Abstract
State-supported programs providing loans and scholarships in exchange for service in under-served areas provide an important source of financial support for medical students while encouraging them to select careers in primary care. The purpose of this research was to seek a better understanding of these often unheralded but important state sources of support, and learn if they have continued to grow in the twenty-first century. Administrative data were obtained on state-supported programs operating in 2008 that provided financial support to students, resident or practicing physicians, physician assistants, nurse practitioners, certified nurse midwives, dentists, and licensed mental healthcare providers in exchange for service in an underserved area. The authors identified numbers, types of state-supported programs, program workforce strength, and features of state programs. In 2008, 75 state programs, operating in 37 states, collectively had 5113 program participants under contract. Loan repayment programs (n = 42, 56%) were the most common type of state-supported programs. Practitioners signed initial contracts in 2008 totaled 1173, with more non-physicians (n = 681, 58%) signing initial contracts than physicians (n = 492, 42%). Additionally, 2803 practitioners were serving in programs in 2008. Field placement was also slightly greater among non-physicians in 2008 (n = 1433, 51%) than physicians (n = 1370, 49%). State support-for-service programs remains an important source of financial assistance for those willing to make service commitments in underserved areas. Moreover, these programs continue to increase in size, even amidst the economic malaise, and provide an obligated primary care workforce in underserved areas.
Highlights
Compared with other developed nations, the United States (US) has substantially lower percentages of primary care physicians relative to specialists [1]-[4]

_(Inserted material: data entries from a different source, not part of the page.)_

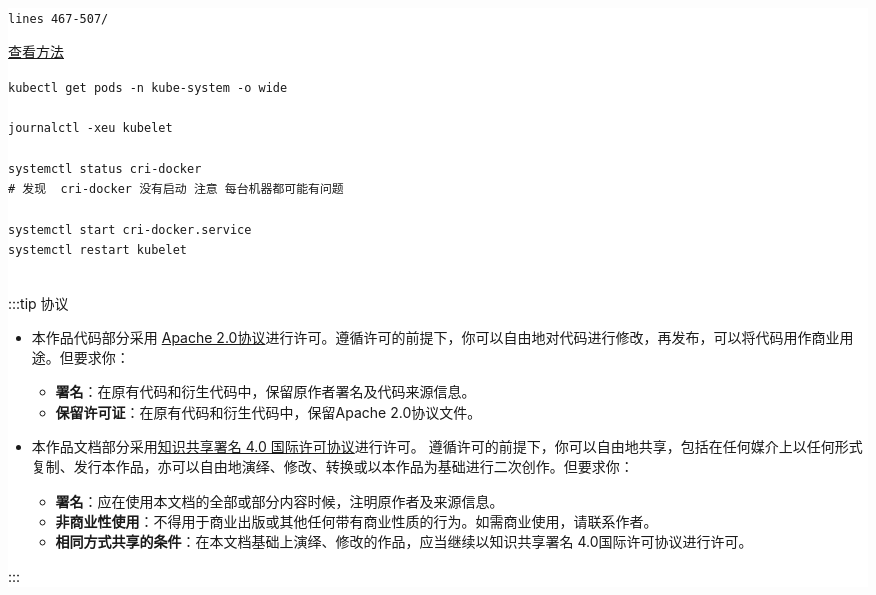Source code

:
 ```shell
lines 467-507/
```



[查看方法](https://blog.csdn.net/weixin_38007578/article/details/117586266)

```shell
kubectl get pods -n kube-system -o wide

journalctl -xeu kubelet

systemctl status cri-docker
# 发现  cri-docker 没有启动 注意 每台机器都可能有问题

systemctl start cri-docker.service 
systemctl restart kubelet


```


:::tip 协议

- 本作品代码部分采用 [Apache 2.0协议](https://www.apache.org/licenses/LICENSE-2.0)进行许可。遵循许可的前提下，你可以自由地对代码进行修改，再发布，可以将代码用作商业用途。但要求你：
  - **署名**：在原有代码和衍生代码中，保留原作者署名及代码来源信息。
  - **保留许可证**：在原有代码和衍生代码中，保留Apache 2.0协议文件。

- 本作品文档部分采用[知识共享署名 4.0 国际许可协议](http://creativecommons.org/licenses/by/4.0/)进行许可。 遵循许可的前提下，你可以自由地共享，包括在任何媒介上以任何形式复制、发行本作品，亦可以自由地演绎、修改、转换或以本作品为基础进行二次创作。但要求你：
  - **署名**：应在使用本文档的全部或部分内容时候，注明原作者及来源信息。
  - **非商业性使用**：不得用于商业出版或其他任何带有商业性质的行为。如需商业使用，请联系作者。
  - **相同方式共享的条件**：在本文档基础上演绎、修改的作品，应当继续以知识共享署名 4.0国际许可协议进行许可。

:::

Medical school graduates selecting primary care residencies dropped by half from the mid-1990s to the mid-2000s, and from 2000 to 2005 the percentage of medical school graduates in family medicine residencies declined from 14% to 7% [7] [10]
In order to record and compare trends in state support-for-health service programs over time we reviewed and utilized where possible the methodology previously reported by Pathman et al [19]
Summary
Compared with other developed nations, the United States (US) has substantially lower percentages of primary care physicians relative to specialists [1]-[4]. A recent study predicted that expected population growth, coupled with the aging of the population, will expand primary care physicians’ workloads by one-third in the two decades [6]. Primary care physicians earn approximately half of the income of their specialty colleagues, a fact not lost on those students traversing the medical education pipeline [11]-[14]. This gap has been widening, while at the same time overall medical education indebtedness is increasing [4] [15]-[17]. The critical question is: What financial incentives will enable students who are interested in primary care practice in rural and underserved areas to fulfill their career goals, surmounting the challenges described?